Abstract |
Benchmarking graph-oriented database workloads and graph-oriented database
systems are increasingly becoming relevant in analytical Big Data tasks,
such as social network analysis. In graph data, structure is not mainly
found inside the nodes, but especially in the way nodes happen to be
connected, i.e. structural correlations. Because such structural
correlations determine join fan-outs experienced by graph analysis
algorithms and graph query executors, they are an essential, yet typically
neglected, ingredient of synthetic graph generators. To address this, we
present S3G2: a Scalable Structure-correlated Social Graph Generator.

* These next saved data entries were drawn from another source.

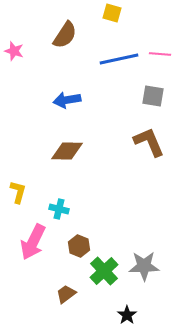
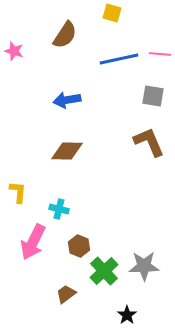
yellow L-shape: rotated 10 degrees counterclockwise
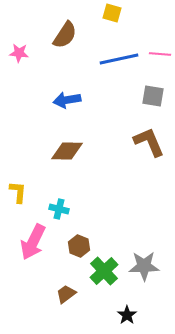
pink star: moved 5 px right, 2 px down; rotated 12 degrees counterclockwise
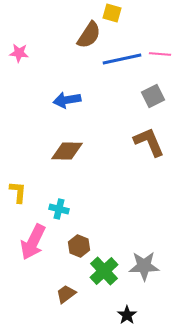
brown semicircle: moved 24 px right
blue line: moved 3 px right
gray square: rotated 35 degrees counterclockwise
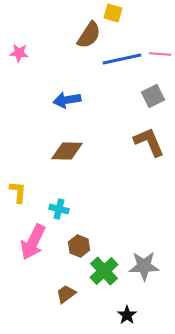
yellow square: moved 1 px right
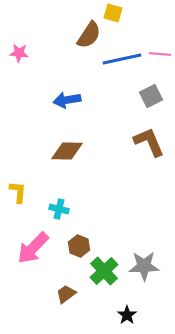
gray square: moved 2 px left
pink arrow: moved 6 px down; rotated 18 degrees clockwise
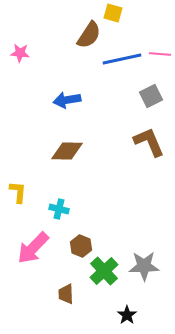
pink star: moved 1 px right
brown hexagon: moved 2 px right
brown trapezoid: rotated 55 degrees counterclockwise
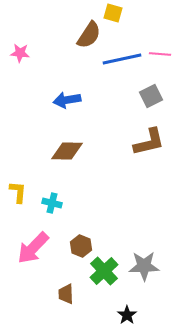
brown L-shape: rotated 100 degrees clockwise
cyan cross: moved 7 px left, 6 px up
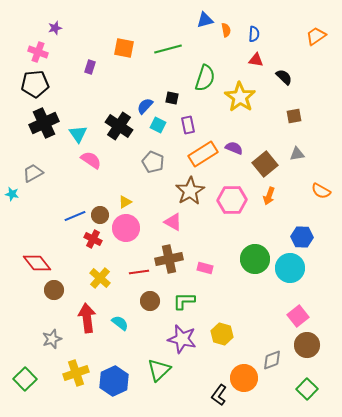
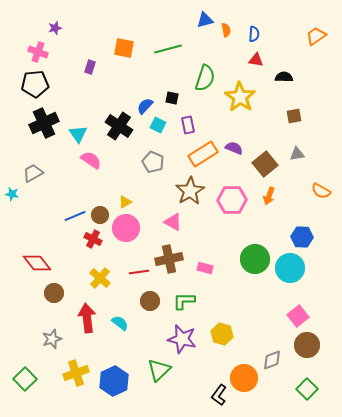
black semicircle at (284, 77): rotated 42 degrees counterclockwise
brown circle at (54, 290): moved 3 px down
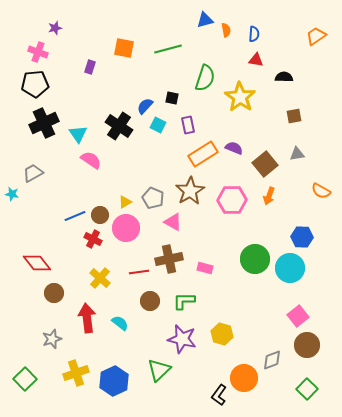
gray pentagon at (153, 162): moved 36 px down
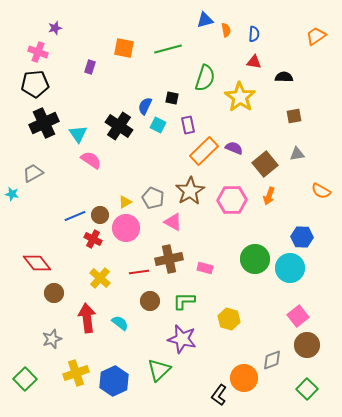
red triangle at (256, 60): moved 2 px left, 2 px down
blue semicircle at (145, 106): rotated 18 degrees counterclockwise
orange rectangle at (203, 154): moved 1 px right, 3 px up; rotated 12 degrees counterclockwise
yellow hexagon at (222, 334): moved 7 px right, 15 px up
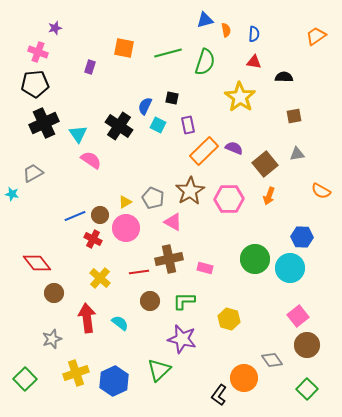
green line at (168, 49): moved 4 px down
green semicircle at (205, 78): moved 16 px up
pink hexagon at (232, 200): moved 3 px left, 1 px up
gray diamond at (272, 360): rotated 75 degrees clockwise
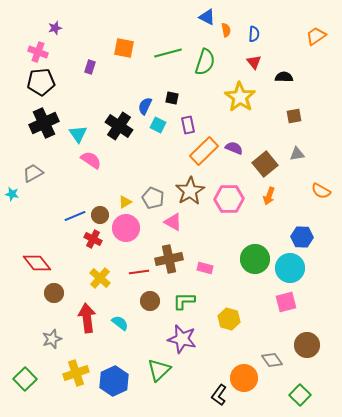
blue triangle at (205, 20): moved 2 px right, 3 px up; rotated 42 degrees clockwise
red triangle at (254, 62): rotated 42 degrees clockwise
black pentagon at (35, 84): moved 6 px right, 2 px up
pink square at (298, 316): moved 12 px left, 14 px up; rotated 25 degrees clockwise
green square at (307, 389): moved 7 px left, 6 px down
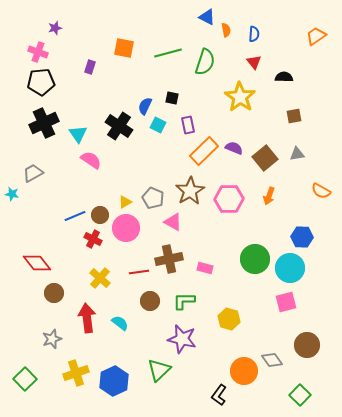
brown square at (265, 164): moved 6 px up
orange circle at (244, 378): moved 7 px up
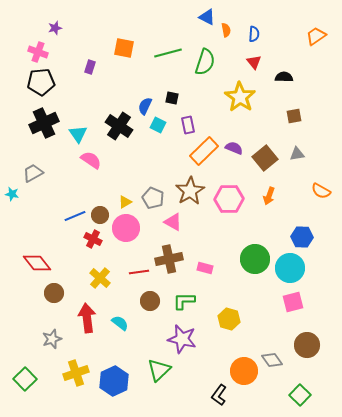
pink square at (286, 302): moved 7 px right
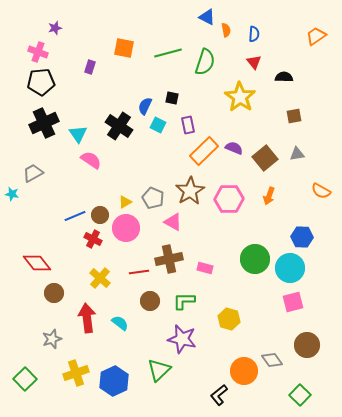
black L-shape at (219, 395): rotated 15 degrees clockwise
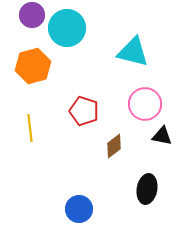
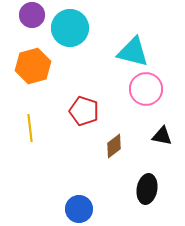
cyan circle: moved 3 px right
pink circle: moved 1 px right, 15 px up
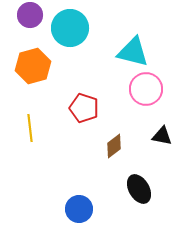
purple circle: moved 2 px left
red pentagon: moved 3 px up
black ellipse: moved 8 px left; rotated 40 degrees counterclockwise
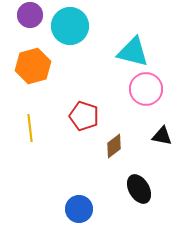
cyan circle: moved 2 px up
red pentagon: moved 8 px down
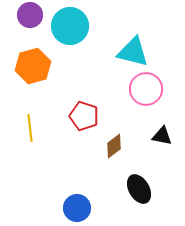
blue circle: moved 2 px left, 1 px up
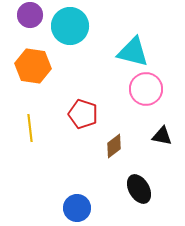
orange hexagon: rotated 24 degrees clockwise
red pentagon: moved 1 px left, 2 px up
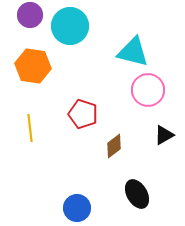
pink circle: moved 2 px right, 1 px down
black triangle: moved 2 px right, 1 px up; rotated 40 degrees counterclockwise
black ellipse: moved 2 px left, 5 px down
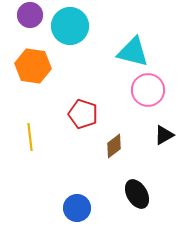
yellow line: moved 9 px down
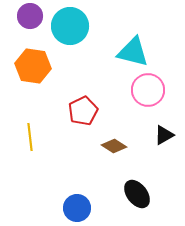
purple circle: moved 1 px down
red pentagon: moved 3 px up; rotated 28 degrees clockwise
brown diamond: rotated 70 degrees clockwise
black ellipse: rotated 8 degrees counterclockwise
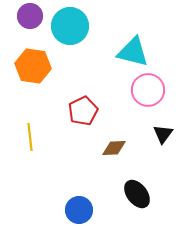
black triangle: moved 1 px left, 1 px up; rotated 25 degrees counterclockwise
brown diamond: moved 2 px down; rotated 35 degrees counterclockwise
blue circle: moved 2 px right, 2 px down
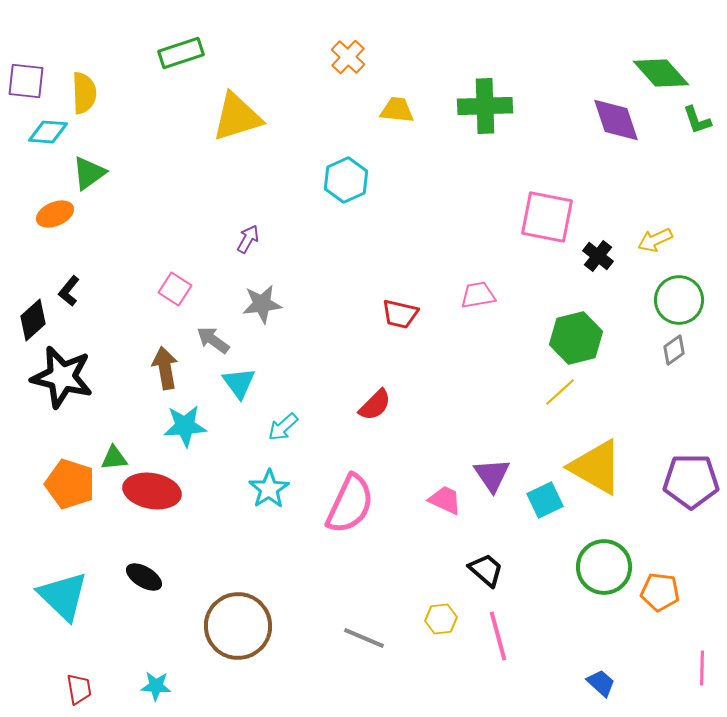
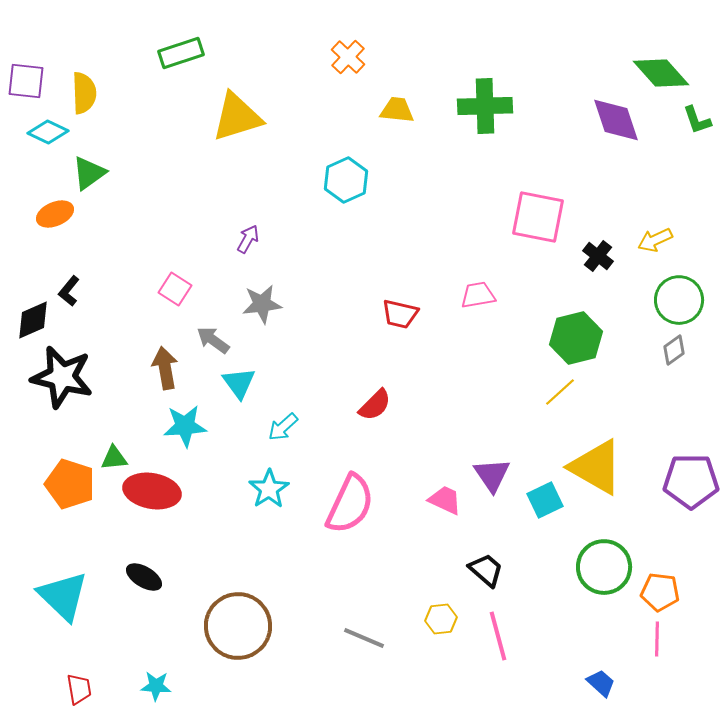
cyan diamond at (48, 132): rotated 21 degrees clockwise
pink square at (547, 217): moved 9 px left
black diamond at (33, 320): rotated 18 degrees clockwise
pink line at (702, 668): moved 45 px left, 29 px up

This graph generator creates a synthetic social graph, containing
non-uniform value distributions and structural correlations, and is intended
as a testbed for scalable graph analysis algorithms and graph database
systems. We generalize the problem to decompose correlated graph generation
in multiple passes that each focus on one so-called correlation dimension;
each of which can be mapped to a MapReduce task. We show that using S3G2 can
generate social graphs that (i) share well-known graph connectivity
characteristics typically found in real social graphs (ii) contain certain
plausible structural correlations that influence the performance of graph
analysis algorithms and queries, and (iii) can be quickly generated at huge
sizes on common cluster hardware. |